The fee-for-service healthcare funding model has created a shadow population of individuals characterized by social isolation, substance abuse, and chronic disease leading to poor health outcomes. These individuals tend to cluster in low wealth underserved communities. Therefore, designing a prevention/intervention strategy using a geospatial approach that targets specific geographical areas makes sense.

The Intervention

HHC is a novel cohesive approach to improving health and wellness via community relationships enabling long-term fundamental change in individual and community health. CHWs are the face of the HHC intervention. Our CHW team is deployed using a geospatial approach targeting the high-risk neighborhoods to assess and address the needs of residents in each household in the target area. CHWs are local community members with focused health care training and form the interface between healthcare systems and communities to identify and address social needs and improve health care access, quality of care, and cultural competence. In each geospatially specified neighborhood, CHWs engage every resident 18 years or older.
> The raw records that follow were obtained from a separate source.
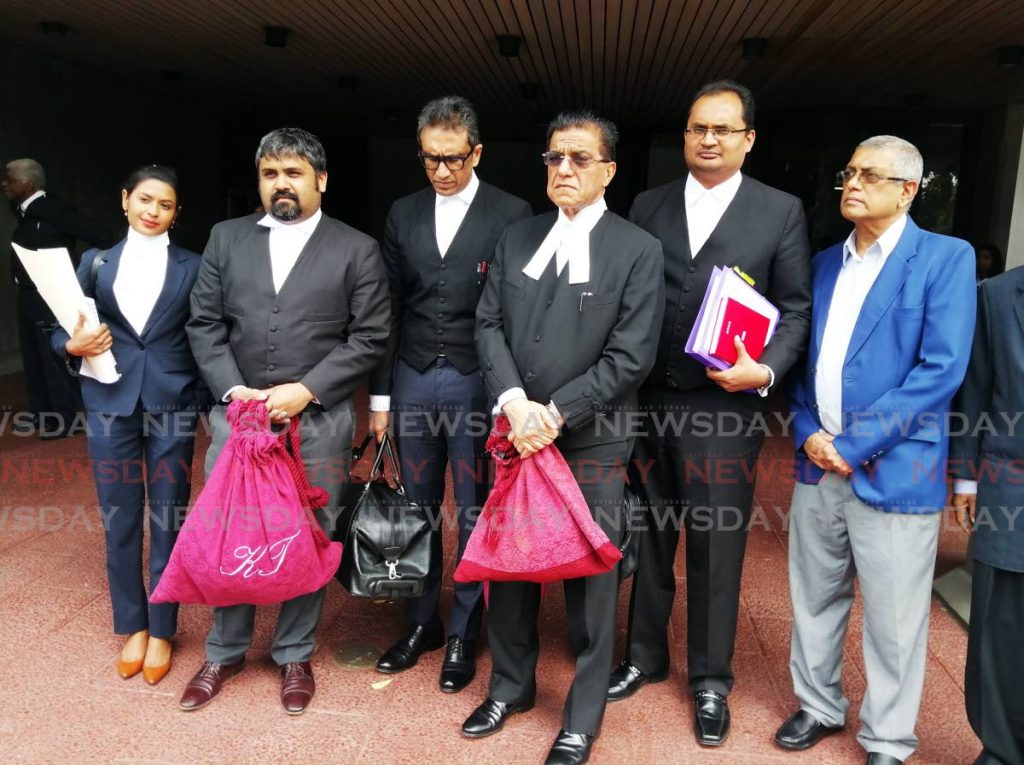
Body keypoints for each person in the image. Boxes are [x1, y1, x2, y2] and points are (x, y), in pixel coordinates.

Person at [608, 80, 812, 747]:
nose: (708, 139)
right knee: (649, 535)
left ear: (748, 138)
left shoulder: (779, 211)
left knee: (717, 546)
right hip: (649, 401)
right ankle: (643, 654)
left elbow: (796, 307)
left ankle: (710, 679)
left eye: (723, 129)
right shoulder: (647, 203)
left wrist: (769, 369)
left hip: (725, 408)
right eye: (698, 127)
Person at [465, 110, 664, 765]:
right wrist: (516, 403)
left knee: (592, 579)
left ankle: (582, 714)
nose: (565, 170)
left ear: (609, 169)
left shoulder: (636, 249)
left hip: (592, 440)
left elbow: (631, 355)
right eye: (555, 158)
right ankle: (511, 686)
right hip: (517, 430)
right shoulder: (518, 235)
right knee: (512, 566)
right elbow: (488, 323)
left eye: (581, 159)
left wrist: (554, 413)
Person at [776, 136, 976, 765]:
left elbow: (939, 369)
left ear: (908, 190)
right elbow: (804, 363)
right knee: (813, 598)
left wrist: (855, 443)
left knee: (894, 619)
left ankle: (888, 739)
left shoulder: (945, 258)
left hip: (894, 466)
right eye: (849, 172)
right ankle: (818, 706)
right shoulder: (825, 264)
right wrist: (808, 429)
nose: (852, 184)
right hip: (818, 461)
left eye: (869, 174)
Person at [184, 127, 390, 714]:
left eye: (294, 173)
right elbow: (204, 323)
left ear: (320, 180)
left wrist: (307, 390)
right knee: (233, 527)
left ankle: (294, 651)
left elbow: (371, 334)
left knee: (308, 530)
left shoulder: (356, 248)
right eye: (271, 173)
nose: (282, 183)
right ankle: (223, 650)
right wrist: (234, 391)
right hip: (238, 417)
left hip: (317, 421)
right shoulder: (226, 239)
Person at [368, 96, 531, 692]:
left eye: (454, 159)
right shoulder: (402, 213)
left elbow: (514, 312)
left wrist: (508, 394)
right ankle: (420, 622)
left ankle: (464, 626)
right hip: (411, 375)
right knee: (415, 506)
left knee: (472, 506)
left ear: (477, 152)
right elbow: (385, 310)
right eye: (431, 159)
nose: (442, 171)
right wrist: (380, 399)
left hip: (475, 378)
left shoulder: (512, 213)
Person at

For enrollees, CHWs activate a portfolio of programs and resources to address and manage social and medical factors leading to CVD while populating a ‘living registry’ with data enabling the examination of HCC’s impact on social and medical variables and critical metrics, including health outcomes in the target neighborhoods.
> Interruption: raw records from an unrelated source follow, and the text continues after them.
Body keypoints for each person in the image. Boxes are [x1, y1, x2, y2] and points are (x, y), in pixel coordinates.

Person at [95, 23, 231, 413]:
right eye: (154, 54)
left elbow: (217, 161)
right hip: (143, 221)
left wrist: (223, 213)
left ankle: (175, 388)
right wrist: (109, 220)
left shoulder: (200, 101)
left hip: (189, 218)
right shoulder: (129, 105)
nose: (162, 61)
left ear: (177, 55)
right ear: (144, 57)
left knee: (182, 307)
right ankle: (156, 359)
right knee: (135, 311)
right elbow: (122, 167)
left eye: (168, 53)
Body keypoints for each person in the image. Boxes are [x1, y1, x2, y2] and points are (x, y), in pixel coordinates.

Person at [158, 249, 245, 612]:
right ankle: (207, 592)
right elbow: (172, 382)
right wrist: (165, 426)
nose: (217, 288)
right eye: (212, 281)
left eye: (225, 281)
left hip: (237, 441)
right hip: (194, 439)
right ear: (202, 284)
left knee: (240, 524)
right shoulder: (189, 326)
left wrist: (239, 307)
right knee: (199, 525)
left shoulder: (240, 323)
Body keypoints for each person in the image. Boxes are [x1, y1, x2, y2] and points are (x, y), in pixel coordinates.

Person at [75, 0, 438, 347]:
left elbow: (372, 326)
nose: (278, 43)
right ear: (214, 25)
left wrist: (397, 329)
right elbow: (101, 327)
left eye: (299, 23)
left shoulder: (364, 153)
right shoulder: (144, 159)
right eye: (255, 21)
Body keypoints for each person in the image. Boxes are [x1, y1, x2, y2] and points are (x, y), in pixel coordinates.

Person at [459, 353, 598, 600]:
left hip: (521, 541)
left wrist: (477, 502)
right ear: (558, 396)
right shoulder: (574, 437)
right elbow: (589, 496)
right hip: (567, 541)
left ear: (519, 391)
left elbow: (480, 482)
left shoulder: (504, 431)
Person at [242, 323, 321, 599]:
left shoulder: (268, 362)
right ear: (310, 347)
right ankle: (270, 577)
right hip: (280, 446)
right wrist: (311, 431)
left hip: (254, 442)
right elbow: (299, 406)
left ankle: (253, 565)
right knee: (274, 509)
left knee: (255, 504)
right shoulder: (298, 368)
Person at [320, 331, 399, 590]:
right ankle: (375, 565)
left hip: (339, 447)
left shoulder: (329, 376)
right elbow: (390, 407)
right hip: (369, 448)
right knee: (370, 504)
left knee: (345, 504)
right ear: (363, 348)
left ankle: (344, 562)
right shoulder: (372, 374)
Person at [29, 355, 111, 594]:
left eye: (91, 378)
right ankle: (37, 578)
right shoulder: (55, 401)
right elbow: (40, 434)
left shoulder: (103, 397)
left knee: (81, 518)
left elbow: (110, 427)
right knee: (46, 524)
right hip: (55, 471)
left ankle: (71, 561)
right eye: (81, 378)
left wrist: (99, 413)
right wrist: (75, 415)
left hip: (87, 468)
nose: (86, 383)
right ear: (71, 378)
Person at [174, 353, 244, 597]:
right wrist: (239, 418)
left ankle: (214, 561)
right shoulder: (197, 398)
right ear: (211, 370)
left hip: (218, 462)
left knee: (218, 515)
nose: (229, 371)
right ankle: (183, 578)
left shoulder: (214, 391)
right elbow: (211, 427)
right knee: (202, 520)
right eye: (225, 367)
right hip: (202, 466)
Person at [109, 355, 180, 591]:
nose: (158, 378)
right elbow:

We hypothesize that although the top 10-15 overall needs may be the same, their ranking may vary widely due to differing local cultural, environmental, economic, historical, and social influences. HHC’s structure, yet flexibility and focus on local resources allow adaptation to each locale as their needs evolve. This project expands horizontally (from neighborhoods in PC to other ADR counties) and vertically (as neighborhood-specific needs change from baseline) as the effects of resource utilization and improvements in personal and community health improvements advance over time.

The Resources

Our CHWs are supported by a team of experts with years of experience in their respective fields:

The Goals

A high priority of HHC is that infrastructure, efforts, and critical stakeholders established with this project remain a fixture in the community, where long-term engagement is vital for continued improvements in health equity. Project data will be showcased and shared with county and state political figures, as well as other researchers in local, regional, and national forums, in hopes similar programs can be adopted in other areas where severe health disparities are ravaging rural communities as well as areas of social isolation and economic despair.
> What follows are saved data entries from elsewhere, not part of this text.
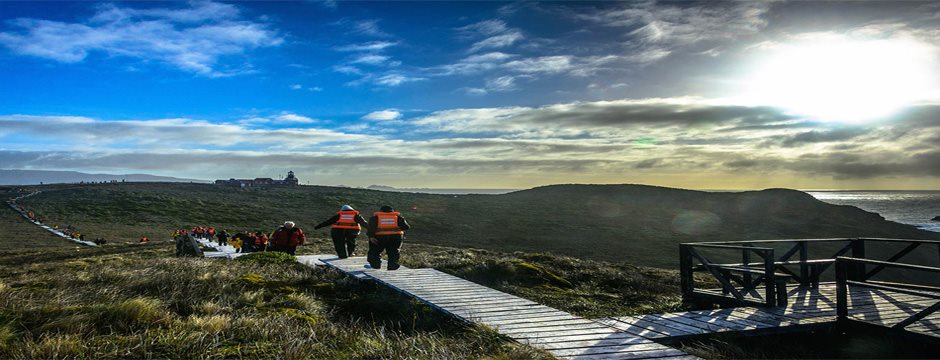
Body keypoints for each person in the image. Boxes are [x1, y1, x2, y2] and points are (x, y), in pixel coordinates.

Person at [366, 205, 410, 270]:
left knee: (374, 253)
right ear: (392, 211)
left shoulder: (375, 218)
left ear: (381, 211)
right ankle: (392, 268)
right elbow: (406, 227)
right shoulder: (398, 218)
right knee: (393, 253)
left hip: (379, 238)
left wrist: (371, 237)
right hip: (395, 238)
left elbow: (370, 229)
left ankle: (375, 267)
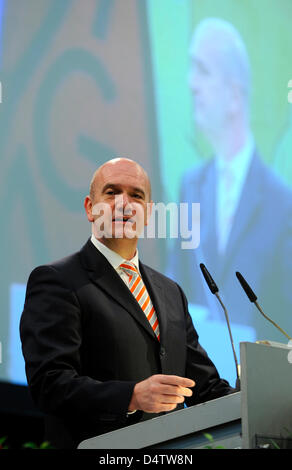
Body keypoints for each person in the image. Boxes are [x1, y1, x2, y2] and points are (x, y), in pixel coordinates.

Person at [20, 157, 233, 449]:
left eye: (136, 195)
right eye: (111, 192)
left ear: (148, 214)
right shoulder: (57, 280)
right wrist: (130, 396)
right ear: (89, 208)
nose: (124, 203)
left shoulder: (171, 292)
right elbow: (50, 384)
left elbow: (203, 387)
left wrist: (256, 400)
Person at [167, 18, 292, 342]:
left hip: (261, 385)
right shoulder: (189, 186)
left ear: (235, 96)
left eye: (203, 71)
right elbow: (173, 291)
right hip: (196, 384)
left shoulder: (283, 202)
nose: (191, 83)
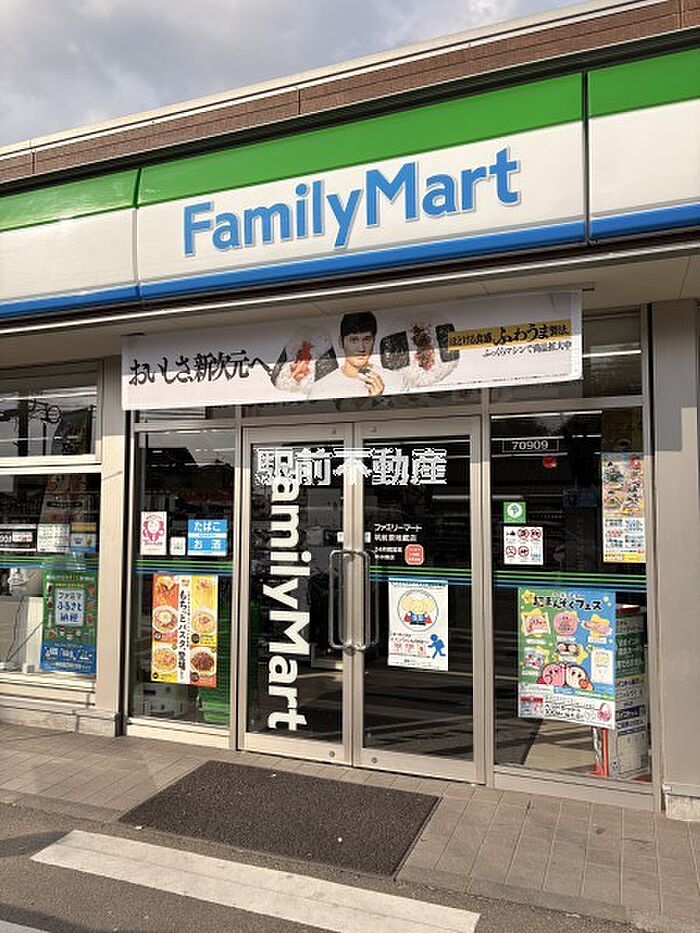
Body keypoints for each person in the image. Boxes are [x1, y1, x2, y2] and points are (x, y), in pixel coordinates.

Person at [312, 311, 386, 398]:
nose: (361, 348)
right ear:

It is the goal of HHC to make CHWs the go-to people for health and wellness advice.

The Metrics and Measures of Success

As HHC progresses over the first six months, an initial evaluation of enrollee engagement and utilization data from social services referrals, the 20Lighter cardiometabolic health program, HSI wellness optimization application, and telemedicine visits will be undertaken. The analysis will also reveal the number of HHC enrollees introduced to the program via word of mouth from family, friends, and neighbors and those enrolled after CHW engagement at their doorsteps. To further hone the model and ensure the portfolio of offerings adequately addresses the enrollee’s needs, structured interviews with CHWs, enrollees, and community focus groups will help evaluate HHC’s effectiveness and identify opportunities to improve relevance. This data, in aggregate, serves as the first look at overall HHC performance. Qualitative data serves two purposes: first, as an indicator or proxy for as-yet unmeasurable clinical outcomes, and second, to collect information on the target population’s needs and preferences, which may vary by location and from the general need assumptions made at the HHC outset. The latter is essential contravention to promote engagement, aligned with enrollees’ needs and priorities, and identify the best delivery method.